Accidentally Quadratic (with Lists). #

Certain computations can be conveniently be expressed as for each item do something. Sometimes it’s a trap. If it’s obvious that the complexity of the total calculation is linear (or N log(N)), then this conceptually easy approach can turn accidentally quadratic if the “something” doesn’t run in constant (or logarithmic) time. A typical example is concatenating strings as follows:

ret = ""
for s in strings:
  ret = ret + s
return ret;

Because ret slowly grows on each iteration, each concatenation is linear in the sum of ret and s. Therefore, if len(strings) is big and the longest string in strings is short, the operation is quadratic. Obviously, it can be done in linear time, if one preallocates sum(len(s) for s in strings) and then copies each s to its place in the output buffer.
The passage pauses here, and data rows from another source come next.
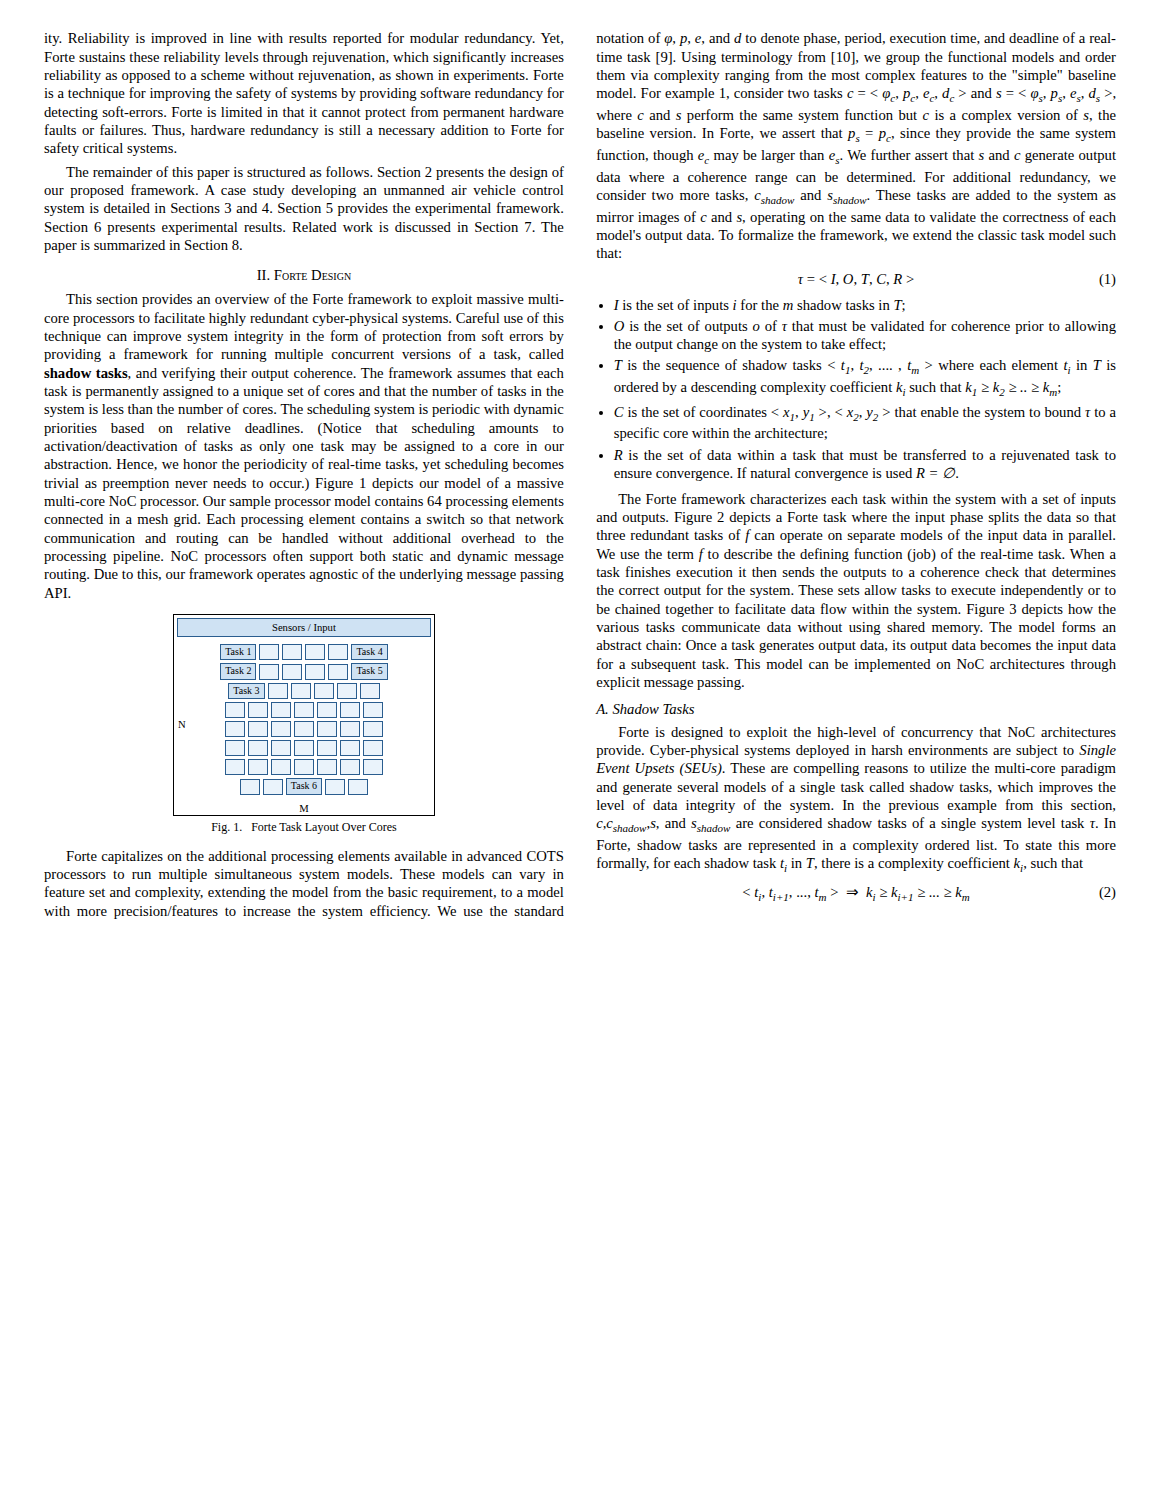ity. Reliability is improved in line with results reported for modular redundancy. Yet, Forte sustains these reliability levels through rejuvenation, which significantly increases reliability as opposed to a scheme without rejuvenation, as shown in experiments. Forte is a technique for improving the safety of systems by providing software redundancy for detecting soft-errors. Forte is limited in that it cannot protect from permanent hardware faults or failures. Thus, hardware redundancy is still a necessary addition to Forte for safety critical systems.
The remainder of this paper is structured as follows. Section 2 presents the design of our proposed framework. A case study developing an unmanned air vehicle control system is detailed in Sections 3 and 4. Section 5 provides the experimental framework. Section 6 presents experimental results. Related work is discussed in Section 7. The paper is summarized in Section 8.
II. Forte Design
This section provides an overview of the Forte framework to exploit massive multi-core processors to facilitate highly redundant cyber-physical systems. Careful use of this technique can improve system integrity in the form of protection from soft errors by providing a framework for running multiple concurrent versions of a task, called shadow tasks, and verifying their output coherence. The framework assumes that each task is permanently assigned to a unique set of cores and that the number of tasks in the system is less than the number of cores. The scheduling system is periodic with dynamic priorities based on relative deadlines. (Notice that scheduling amounts to activation/deactivation of tasks as only one task may be assigned to a core in our abstraction. Hence, we honor the periodicity of real-time tasks, yet scheduling becomes trivial as preemption never needs to occur.) Figure 1 depicts our model of a massive multi-core NoC processor. Our sample processor model contains 64 processing elements connected in a mesh grid. Each processing element contains a switch so that network communication and routing can be handled without additional overhead to the processing pipeline. NoC processors often support both static and dynamic message routing. Due to this, our framework operates agnostic of the underlying message passing API.
Sensors / Input
N
Task 1
Task 4
Task 2
Task 5
Task 3
Task 6
M
Fig. 1. Forte Task Layout Over Cores
Forte capitalizes on the additional processing elements available in advanced COTS processors to run multiple simultaneous system models. These models can vary in feature set and complexity, extending the model from the basic requirement, to a model with more precision/features to increase the system efficiency. We use the standard notation of φ, p, e, and d to denote phase, period, execution time, and deadline of a real-time task [9]. Using terminology from [10], we group the functional models and order them via complexity ranging from the most complex features to the "simple" baseline model. For example 1, consider two tasks c = < φc, pc, ec, dc > and s = < φs, ps, es, ds >, where c and s perform the same system function but c is a complex version of s, the baseline version. In Forte, we assert that ps = pc, since they provide the same system function, though ec may be larger than es. We further assert that s and c generate output data where a coherence range can be determined. For additional redundancy, we consider two more tasks, cshadow and sshadow. These tasks are added to the system as mirror images of c and s, operating on the same data to validate the correctness of each model's output data. To formalize the framework, we extend the classic task model such that:
τ = < I, O, T, C, R > (1)
I is the set of inputs i for the m shadow tasks in T;
O is the set of outputs o of τ that must be validated for coherence prior to allowing the output change on the system to take effect;
T is the sequence of shadow tasks < t1, t2, .... , tm > where each element ti in T is ordered by a descending complexity coefficient ki such that k1 ≥ k2 ≥ .. ≥ km;
C is the set of coordinates < x1, y1 >, < x2, y2 > that enable the system to bound τ to a specific core within the architecture;
R is the set of data within a task that must be transferred to a rejuvenated task to ensure convergence. If natural convergence is used R = ∅.
The Forte framework characterizes each task within the system with a set of inputs and outputs. Figure 2 depicts a Forte task where the input phase splits the data so that three redundant tasks of f can operate on separate models of the input data in parallel. We use the term f to describe the defining function (job) of the real-time task. When a task finishes execution it then sends the outputs to a coherence check that determines the correct output for the system. These sets allow tasks to execute independently or to be chained together to facilitate data flow within the system. Figure 3 depicts how the various tasks communicate data without using shared memory. The model forms an abstract chain: Once a task generates output data, its output data becomes the input data for a subsequent task. This model can be implemented on NoC architectures through explicit message passing.
A. Shadow Tasks
Forte is designed to exploit the high-level of concurrency that NoC architectures provide. Cyber-physical systems deployed in harsh environments are subject to Single Event Upsets (SEUs). These are compelling reasons to utilize the multi-core paradigm and generate several models of a single task called shadow tasks, which improves the level of data integrity of the system. In the previous example from this section, c,cshadow,s, and sshadow are considered shadow tasks of a single system level task τ. In Forte, shadow tasks are represented in a complexity ordered list. To state this more formally, for each shadow task ti in T, there is a complexity coefficient ki, such that
< ti, ti+1, ..., tm > ⇒ ki ≥ ki+1 ≥ ... ≥ km (2)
It’s slightly vicious because:

ret = []
for s in strings:
  for c in s:
      ret.append(c)

is not (typically) accidentally quadratic. In Python it’s linear, because we can append to a list in O(1). In C++ if [] is an std::vector, it’s also linear because of how a vector grows by doubling it’s capacity.

The HighFive Variant. #

In HDF5 a dataset is a multi-dimensional array, e.g. size [n0, ..., nN]. Using regular hyperslabs, one can select regular sub-regions, i.e. the product of intervals, or more simply put “rectangles”. One can then select arbitrary parts of the dataset by computing the union of regular sub-regions. It’s not important consider that they could overlap.

We know that HDF5 stores the selection as a sorted list of regular hyperslabs. Which is great because if it’s sorted we can use bisection to find where we need to insert the new sub-region in O(log(N)) and because it’s a list we can insert in O(1).

The fallacy: lists don’t have random access. Hence, unless they support something like skip-lists (which HDF5 doesn’t), bisection doesn’t work and instead it’s O(N) to find the location to insert the item.

Overall, iteratively computing the union of regular hyperslabs takes O(N**2).

The Fix. #

The pragmatic way of avoiding the issue is by learning that HDF5 supports computing the union of two arbitrarily complex hyperslabs via H5Scombine_select. This opens up the path for divide and conquer.

We’re belabouring the point too much already, but here’s the commit that implements the change in HighFive.